**TASK TO COMPLETE**.
Write the records below out in full, character for character, with no pictures.

**Collected data**.
__________________________________________________
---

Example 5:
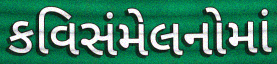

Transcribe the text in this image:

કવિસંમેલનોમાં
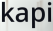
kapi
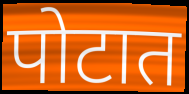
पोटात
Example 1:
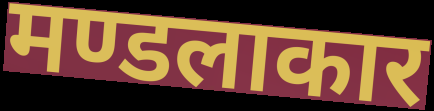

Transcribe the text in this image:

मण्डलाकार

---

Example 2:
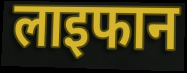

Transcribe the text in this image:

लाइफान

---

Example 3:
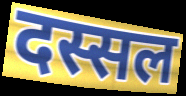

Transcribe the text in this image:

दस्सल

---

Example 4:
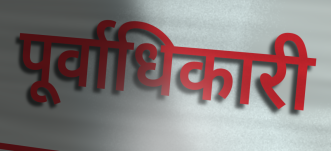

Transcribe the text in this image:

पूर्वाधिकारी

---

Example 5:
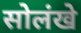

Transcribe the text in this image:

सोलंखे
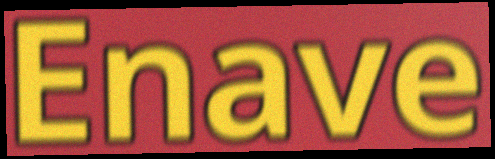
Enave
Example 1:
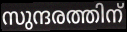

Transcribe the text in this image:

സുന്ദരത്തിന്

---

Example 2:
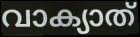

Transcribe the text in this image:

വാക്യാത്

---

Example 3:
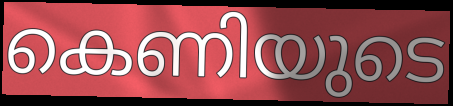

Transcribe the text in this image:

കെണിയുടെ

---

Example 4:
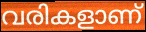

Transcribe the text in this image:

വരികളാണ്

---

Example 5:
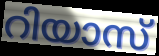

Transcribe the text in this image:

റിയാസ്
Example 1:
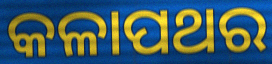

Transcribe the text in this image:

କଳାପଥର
__________________________________________________
**YOUR RESPONSE**.
---

Example 5:

Transcribe the text in this image:

કવિસંમેલનોમાં
kapi
पोटात
Example 1:

Transcribe the text in this image:

मण्डलाकार

---

Example 2:

Transcribe the text in this image:

लाइफान

---

Example 3:

Transcribe the text in this image:

दस्सल

---

Example 4:

Transcribe the text in this image:

पूर्वाधिकारी

---

Example 5:

Transcribe the text in this image:

सोलंखे
Enave
Example 1:

Transcribe the text in this image:

സുന്ദരത്തിന്

---

Example 2:

Transcribe the text in this image:

വാക്യാത്

---

Example 3:

Transcribe the text in this image:

കെണിയുടെ

---

Example 4:

Transcribe the text in this image:

വരികളാണ്

---

Example 5:

Transcribe the text in this image:

റിയാസ്
Example 1:

Transcribe the text in this image:

କଳାପଥର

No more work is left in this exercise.